Dating sites tend to express initial interest and then keep the opportunity on the back burner for far longer than other industries. Markus at Plentyoffish calls a lot of the value-added services “5% features”, loosely meaning that only a small portion of members will take advantage of additional fee-based services.

But what of companies like vindicia? They add revenue without touching the customer. Lots of revenue. Actually, scratch that, they have a lot of dating site customers.

Or IntroAnalytics (sponsor of this blog but come on, proven behavioral matching system via API, what’s not to like? Tell me please.)

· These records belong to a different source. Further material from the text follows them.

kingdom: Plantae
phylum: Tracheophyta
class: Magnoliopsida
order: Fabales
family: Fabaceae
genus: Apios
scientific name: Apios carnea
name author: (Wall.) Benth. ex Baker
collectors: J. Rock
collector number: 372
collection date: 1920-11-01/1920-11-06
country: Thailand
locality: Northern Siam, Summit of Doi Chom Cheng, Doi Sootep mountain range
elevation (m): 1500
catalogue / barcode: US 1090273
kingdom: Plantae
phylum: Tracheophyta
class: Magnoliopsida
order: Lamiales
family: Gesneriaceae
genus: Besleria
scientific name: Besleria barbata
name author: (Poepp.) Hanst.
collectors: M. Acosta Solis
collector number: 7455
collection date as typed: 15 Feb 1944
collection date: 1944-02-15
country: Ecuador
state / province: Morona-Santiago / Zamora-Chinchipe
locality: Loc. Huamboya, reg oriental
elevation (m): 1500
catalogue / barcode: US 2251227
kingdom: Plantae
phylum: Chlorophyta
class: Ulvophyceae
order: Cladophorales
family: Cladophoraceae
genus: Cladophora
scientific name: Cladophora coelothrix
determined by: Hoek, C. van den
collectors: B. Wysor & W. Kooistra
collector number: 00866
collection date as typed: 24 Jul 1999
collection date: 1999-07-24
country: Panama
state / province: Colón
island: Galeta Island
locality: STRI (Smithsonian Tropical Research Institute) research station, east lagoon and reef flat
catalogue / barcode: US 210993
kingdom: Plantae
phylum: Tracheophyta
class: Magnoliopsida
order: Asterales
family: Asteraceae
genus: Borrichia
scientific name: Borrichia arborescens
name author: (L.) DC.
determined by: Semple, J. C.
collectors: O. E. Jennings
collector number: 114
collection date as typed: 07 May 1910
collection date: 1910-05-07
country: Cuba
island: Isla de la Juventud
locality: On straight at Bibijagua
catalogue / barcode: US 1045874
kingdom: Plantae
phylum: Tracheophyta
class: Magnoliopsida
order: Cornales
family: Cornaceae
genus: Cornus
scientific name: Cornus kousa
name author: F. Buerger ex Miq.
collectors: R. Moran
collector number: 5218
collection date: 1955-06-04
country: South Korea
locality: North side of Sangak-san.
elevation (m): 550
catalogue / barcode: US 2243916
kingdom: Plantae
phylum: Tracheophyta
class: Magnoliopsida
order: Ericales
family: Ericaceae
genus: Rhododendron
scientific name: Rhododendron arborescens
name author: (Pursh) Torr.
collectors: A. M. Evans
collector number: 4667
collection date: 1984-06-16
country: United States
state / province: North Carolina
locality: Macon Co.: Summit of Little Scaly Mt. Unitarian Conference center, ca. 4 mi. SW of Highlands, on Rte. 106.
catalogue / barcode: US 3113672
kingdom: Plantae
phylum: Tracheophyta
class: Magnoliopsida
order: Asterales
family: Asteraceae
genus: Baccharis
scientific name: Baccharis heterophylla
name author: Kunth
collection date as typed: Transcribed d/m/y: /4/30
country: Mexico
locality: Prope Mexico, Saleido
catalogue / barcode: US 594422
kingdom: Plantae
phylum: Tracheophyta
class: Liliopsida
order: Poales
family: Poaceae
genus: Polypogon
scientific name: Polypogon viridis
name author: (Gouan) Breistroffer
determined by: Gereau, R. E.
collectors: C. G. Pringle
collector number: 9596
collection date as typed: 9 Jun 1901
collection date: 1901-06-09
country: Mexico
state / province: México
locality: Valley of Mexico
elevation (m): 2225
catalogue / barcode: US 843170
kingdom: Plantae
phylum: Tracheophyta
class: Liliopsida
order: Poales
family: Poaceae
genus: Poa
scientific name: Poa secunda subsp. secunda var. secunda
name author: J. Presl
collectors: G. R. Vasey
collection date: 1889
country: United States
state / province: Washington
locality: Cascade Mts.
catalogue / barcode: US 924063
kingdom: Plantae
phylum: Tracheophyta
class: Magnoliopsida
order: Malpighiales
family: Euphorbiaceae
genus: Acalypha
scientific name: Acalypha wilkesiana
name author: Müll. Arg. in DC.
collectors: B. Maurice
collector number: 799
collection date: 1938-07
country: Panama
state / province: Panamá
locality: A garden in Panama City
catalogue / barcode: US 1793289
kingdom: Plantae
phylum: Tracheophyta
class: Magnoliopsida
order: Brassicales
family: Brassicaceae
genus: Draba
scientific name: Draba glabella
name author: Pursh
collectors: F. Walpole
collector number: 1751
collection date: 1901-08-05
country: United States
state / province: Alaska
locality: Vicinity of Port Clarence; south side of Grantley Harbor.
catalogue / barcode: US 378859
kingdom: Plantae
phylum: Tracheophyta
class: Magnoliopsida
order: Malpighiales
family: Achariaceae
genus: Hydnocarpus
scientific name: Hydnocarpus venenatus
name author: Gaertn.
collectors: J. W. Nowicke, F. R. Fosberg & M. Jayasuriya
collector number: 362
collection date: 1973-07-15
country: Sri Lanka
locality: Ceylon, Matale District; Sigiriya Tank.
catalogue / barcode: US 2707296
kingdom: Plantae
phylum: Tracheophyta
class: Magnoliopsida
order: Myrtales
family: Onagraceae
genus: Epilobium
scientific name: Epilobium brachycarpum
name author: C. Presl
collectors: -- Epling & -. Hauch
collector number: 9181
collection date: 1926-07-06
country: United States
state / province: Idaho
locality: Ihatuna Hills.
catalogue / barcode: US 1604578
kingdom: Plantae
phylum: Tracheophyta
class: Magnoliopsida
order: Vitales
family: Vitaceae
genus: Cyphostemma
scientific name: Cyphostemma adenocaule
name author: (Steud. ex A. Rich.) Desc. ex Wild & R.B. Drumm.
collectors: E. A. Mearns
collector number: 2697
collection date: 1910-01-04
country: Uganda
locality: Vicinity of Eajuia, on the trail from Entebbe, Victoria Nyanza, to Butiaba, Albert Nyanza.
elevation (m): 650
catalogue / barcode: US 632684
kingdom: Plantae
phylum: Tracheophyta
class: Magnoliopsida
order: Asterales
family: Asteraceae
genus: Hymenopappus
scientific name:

Datingheadshots is another company I’ve mentioned here many times before. Lots of research has been published about the importance of great photos and profiles, but yet few dating sites offer any sort of profile writing/photo services. Seriously scratching head on this one.

I don’t ever want to sound like I am over-zealously pushing a specific solution, but it feels like there are a handful of value-added service providers out there that are capable and useful enough to dating sites to warrant a full-fledged strategy and awareness campaign.

I’ll probably tone down my efforts to work with dating site vendors unless the deal seems like a slam-dunk (and I hear that from enough dating sites to get everyone at the table excited.) Otherwise we’re all wasting each others’ time.

Take dating safety services. There are literally over 100 pounding on dating site doors, with little to show for it, even with Match’s legal issues. 97 of these have no business doing deals with dating sites. They don’t scale, they don’t understand the market, their pricing is off or they just don’t feel right for any number of reasons.

Several years ago I said that there were too many weak dating startups, and I started working more with tier-two sites ( generally categorized as revenue in the single digit millions heading for double-digit growth). Lately all the action is in startups and a new crop of vendors that are wise beyond their years (not that this means anything to a dating site’s bottom line but their ability to deliver services that focus on dating sites and solve real problems people care about certainly can’t hurt).

Want proof? Just look at tonight’s eAmore Dating Summit presenters.

There are also some great niche sites out there currently undergoing serious due diligence as well. I spent a more time now than ever before talking about accelerator capital, Asian dating sites and niche M&A opportunities.

One thing I’ve learned over the years is that as soon as I get down on some aspect of the online dating industry a new site, feature, vendor or investor pops up to get me excited again. Who’s next?